__Directions__
Write out nothing except the lines of the entries below, from the first through the one containing "Image 2: Top", exactly and without pictures.

Data section below:

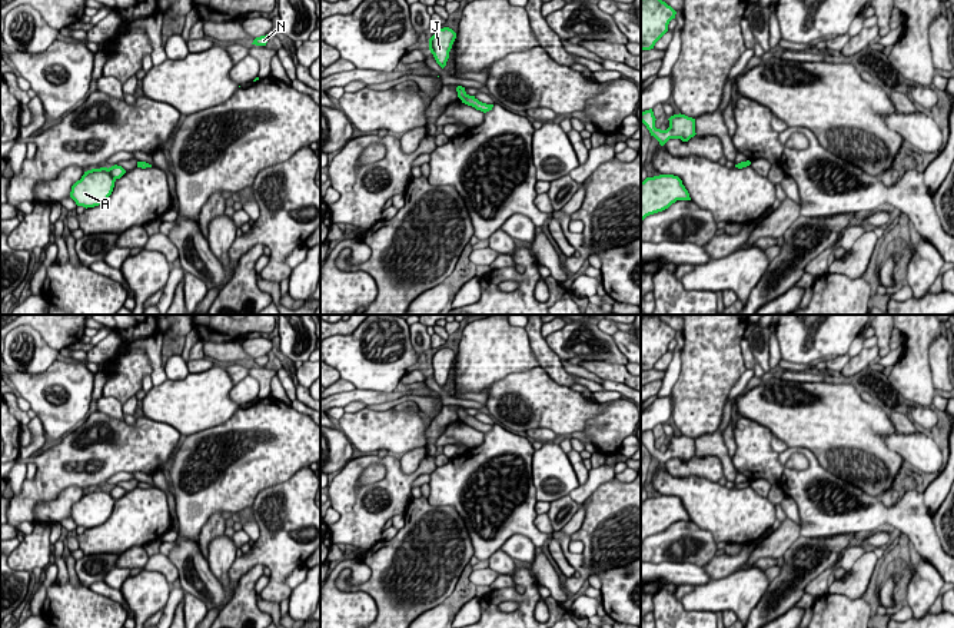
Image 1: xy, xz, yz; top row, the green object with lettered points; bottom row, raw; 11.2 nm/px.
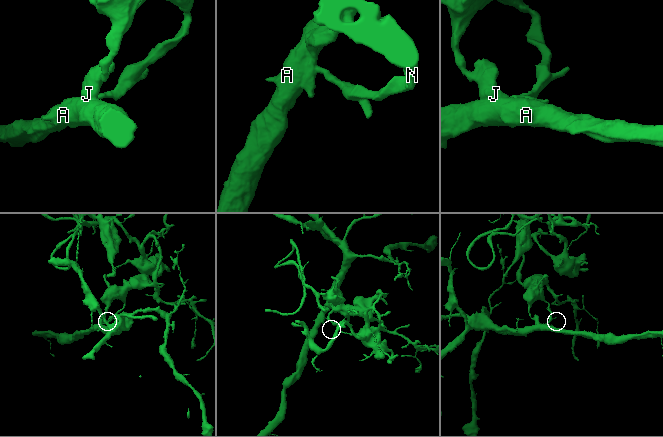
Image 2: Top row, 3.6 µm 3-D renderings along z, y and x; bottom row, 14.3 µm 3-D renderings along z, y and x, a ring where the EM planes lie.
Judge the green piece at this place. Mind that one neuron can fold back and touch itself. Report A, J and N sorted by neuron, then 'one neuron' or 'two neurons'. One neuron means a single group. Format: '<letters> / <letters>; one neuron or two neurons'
A / J N; two neurons

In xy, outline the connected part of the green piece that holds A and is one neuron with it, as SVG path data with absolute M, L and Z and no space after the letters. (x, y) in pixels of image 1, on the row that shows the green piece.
M107 167L87 170L72 186L70 197L86 209L99 206L112 195L114 182Z

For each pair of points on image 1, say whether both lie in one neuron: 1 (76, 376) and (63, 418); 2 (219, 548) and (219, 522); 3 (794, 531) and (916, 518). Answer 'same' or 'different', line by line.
1: same
2: different
3: different

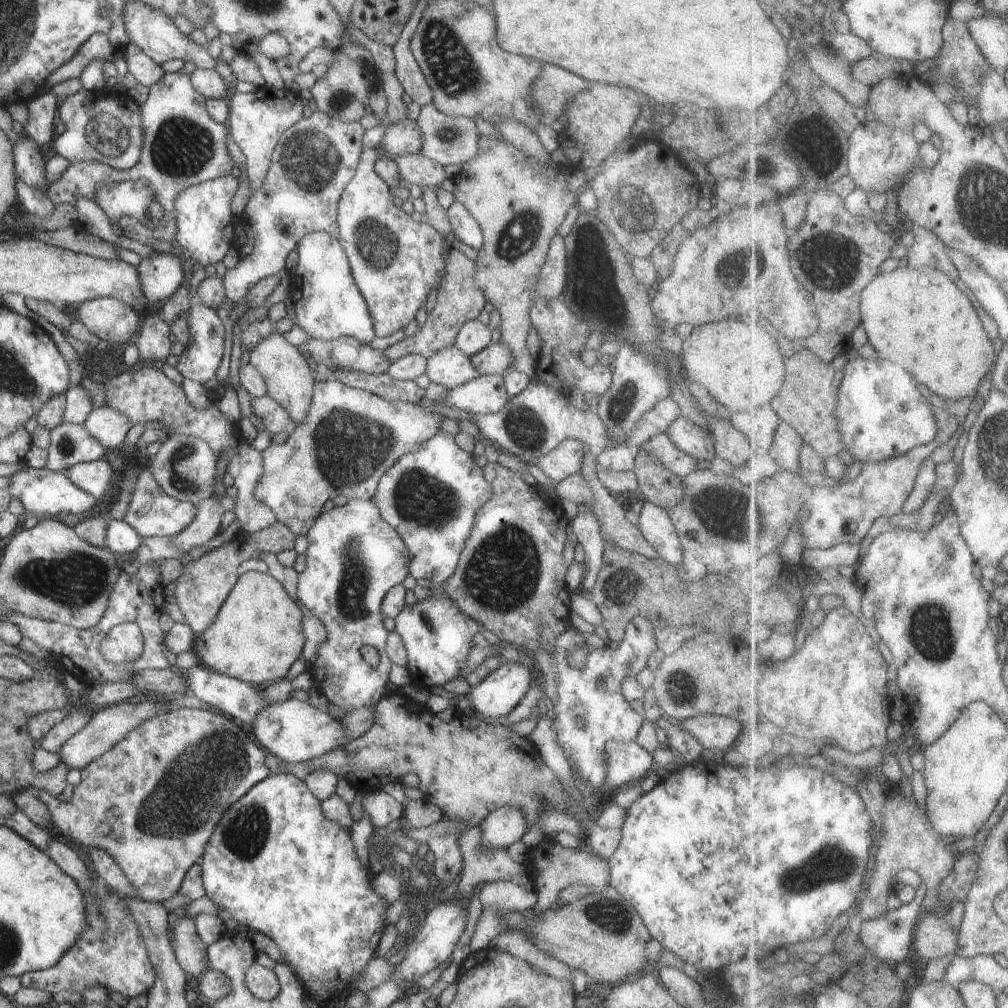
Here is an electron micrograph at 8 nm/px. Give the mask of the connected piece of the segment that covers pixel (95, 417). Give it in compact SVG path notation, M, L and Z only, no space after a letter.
M106 406L93 409L84 422L88 434L94 436L106 450L120 448L132 427L128 418Z

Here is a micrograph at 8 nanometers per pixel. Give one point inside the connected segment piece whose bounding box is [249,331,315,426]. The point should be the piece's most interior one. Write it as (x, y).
(290, 382)

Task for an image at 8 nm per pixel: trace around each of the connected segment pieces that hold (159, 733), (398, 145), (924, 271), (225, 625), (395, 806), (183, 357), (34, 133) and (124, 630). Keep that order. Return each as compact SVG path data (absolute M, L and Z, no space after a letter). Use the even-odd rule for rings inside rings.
M180 708L164 712L164 714L156 714L152 718L146 718L146 722L142 722L132 732L128 732L120 742L116 742L116 745L112 746L111 750L108 750L108 752L94 760L94 762L89 763L88 766L81 770L81 782L78 786L74 786L74 794L70 802L64 800L60 802L61 797L59 797L56 800L56 804L54 804L54 802L50 802L50 796L44 794L46 796L44 798L44 805L46 804L50 812L54 826L60 830L60 834L67 841L76 843L83 849L100 848L104 850L124 872L128 882L134 886L138 899L147 902L163 903L168 899L172 899L180 892L179 889L185 880L185 875L192 866L199 863L210 841L210 836L214 832L214 828L220 822L220 818L228 811L228 808L236 804L258 782L265 780L271 775L266 767L265 756L266 751L252 738L248 729L225 714L212 714L209 710L203 710L202 708Z
M406 118L398 123L386 125L386 132L380 146L382 152L389 157L404 156L420 152L420 130L416 121Z
M908 266L906 268L899 267L897 270L888 273L881 273L876 276L876 281L868 286L863 293L863 327L866 328L870 336L871 344L878 350L883 359L892 360L893 362L901 363L905 368L908 368L916 376L916 380L920 382L928 392L933 392L943 398L961 400L968 396L976 396L976 392L980 389L980 382L986 378L986 374L992 370L992 364L996 362L996 346L990 338L990 334L986 332L986 326L978 314L974 302L970 300L970 296L966 294L957 282L950 277L948 272L932 267L918 268Z
M250 571L239 576L230 595L224 600L224 604L220 606L218 614L210 624L212 626L208 626L202 634L196 634L192 644L192 650L198 656L199 663L214 672L245 681L254 687L287 679L290 667L302 656L304 642L306 642L302 632L300 606L288 596L282 584L269 573Z
M382 789L367 792L362 805L363 812L366 812L372 826L376 828L386 830L394 820L400 820L403 816L404 804L400 804Z
M194 302L182 317L188 322L190 341L185 351L180 355L180 360L178 360L175 368L184 378L205 385L216 375L216 370L218 370L224 356L224 345L226 344L224 324L216 310L197 302Z
M43 91L38 97L26 104L28 118L24 122L23 134L41 147L54 138L57 120L58 98L52 92Z
M123 623L108 630L100 642L100 652L106 662L130 664L142 656L143 645L143 636L138 624Z

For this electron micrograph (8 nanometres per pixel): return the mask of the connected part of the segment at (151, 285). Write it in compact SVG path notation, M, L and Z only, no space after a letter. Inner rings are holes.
M155 251L154 254L142 256L142 262L136 267L140 274L142 282L142 292L146 296L147 302L151 306L159 306L165 303L176 291L183 285L188 287L184 280L183 257L174 256L174 254L165 254Z

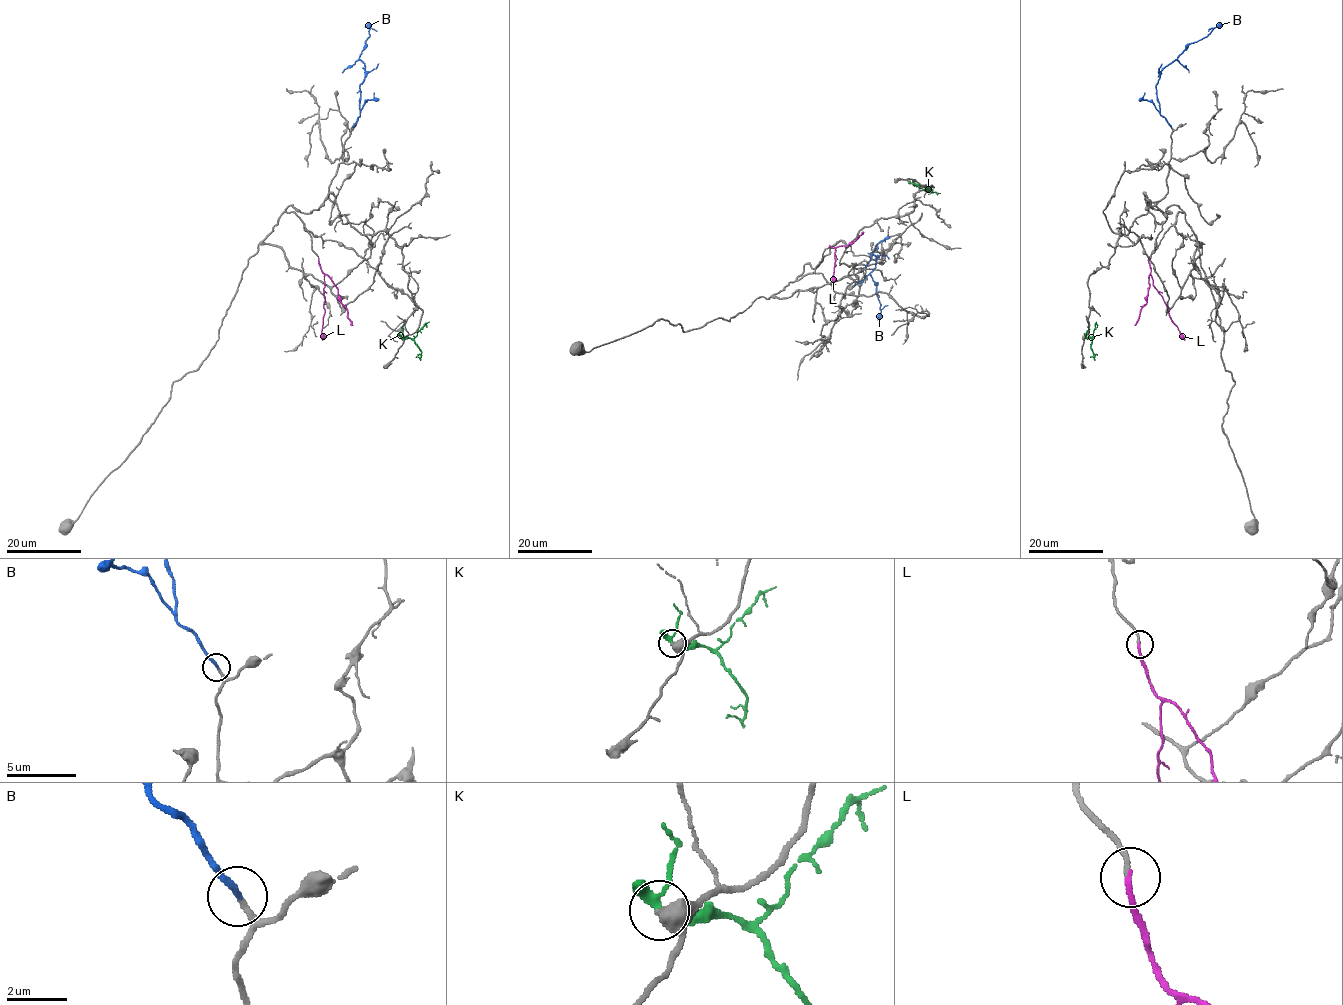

End of Data section.

__Task answer__
Image 1: xy, xz, yz; top row, the green object with lettered points; bottom row, raw; 11.2 nm/px.
Image 2: Top row, 3.6 µm 3-D renderings along z, y and x; bottom row, 14.3 µm 3-D renderings along z, y and x, a ring where the EM planes lie.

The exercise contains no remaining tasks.